As I said, my covers fit fine. That 2-3 cm isn’t going to make a difference.
Almost tagged you in my comment. Figured it was coming sooner or later.
They had beds instead of desks and chairs?
Weird sizes 152.5 cm = 5 ft 0.04 inches
203.5 cm = 6 ft 8.12 inches
It’s a public secret, but the Westin Hotels have world famous mattresses, and they sell them if you ask for it.
Very good…a bit soft, but you kind of melt into them…snuggly
I’ve been sleeping on a hard Bamboo mat on the floor for well over a decade. I love it. All the discomfort is in your mind. Just need a solid surface below and proper position for the back and neck.
OP, maybe you just don’t have the right pillow. A pillow that supports your neck properly is very important to a good night’s sleep.
It also helps to have someone of the right shape to drape your leg over
They tend to get revenge , by placing ice-cold feet on you in the winter
For all you floor/hard mattress sleepers, especially the women, are you exclusively back or stomach sleepers?
For rotator cuff/hips/boob-wrinkle reasons, I’ve beeb trying to teach myself to sleep on my back. It still hasn’t happened. I toyed with idea of getting rid of my bed, but kept it in case my mom visits (never does). As long as I still have a squishy bed, I think it won’t happen.

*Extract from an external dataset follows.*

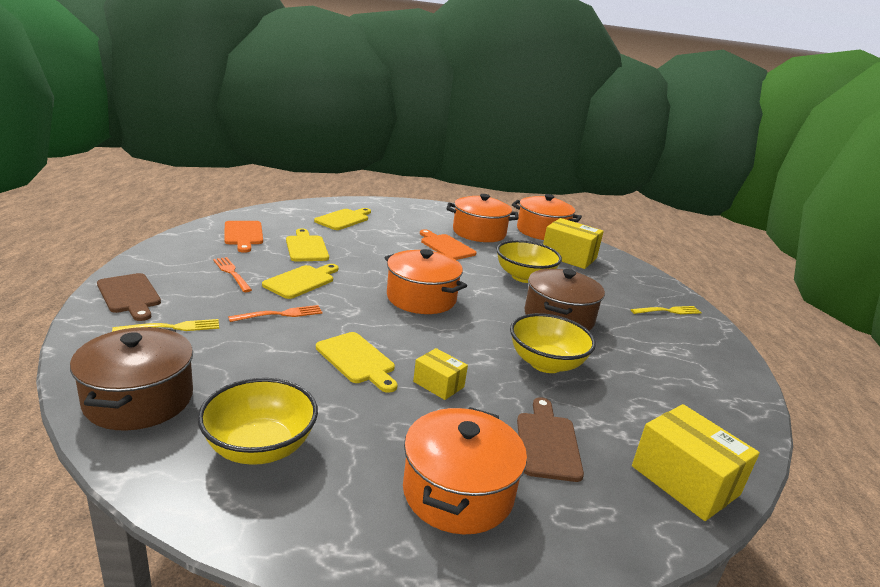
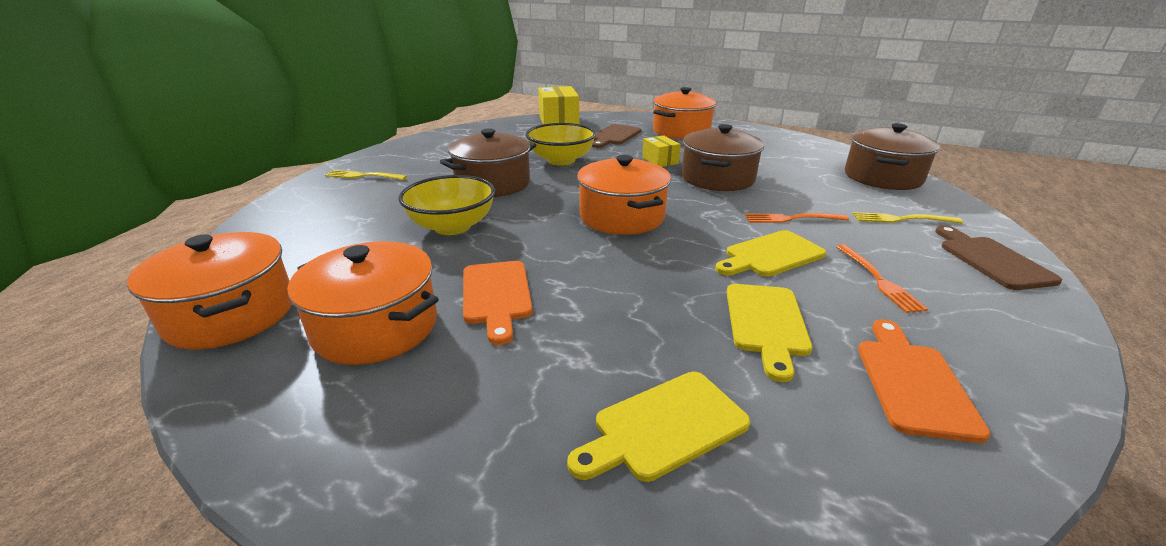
camera: 150 degrees left, 5 degrees up
yellow bowl [197,378,318,465] -> none
yellow cutting board [316,332,397,393] -> brown pot [682,124,764,191]
yellow box [543,218,604,269] -> none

But how cold are your feet ?
Someone had to say boob-wrinkle
Drinking copious amounts of alcohol helps with the pain . It seems to migrate from limbs to the head area by morning
I can assure you it’s not all in my mind. I suppose it could be argued to be so, but only through a broader scope that includes all sensory perception as being “all in one’s mind,” a premise that really only lends itself to solipsism.
Do you want to say more about the proper positioning of back and spine? That’s more the type of info I’m after rather than willpower cures…
I fell asleep getting acupuncture today. Hard. Flat. Needles. I think I may have answered by own dilemma.
Good for you. My discomfort is in my back.
But it doesn’t help with the watering urge in the middle of the night!
If you are really drunk , and that happens , apparently an underwear drawer nearby , will substitute as a toilet …er… so I have been told. Of course I think that sounds unbelievable and terrible.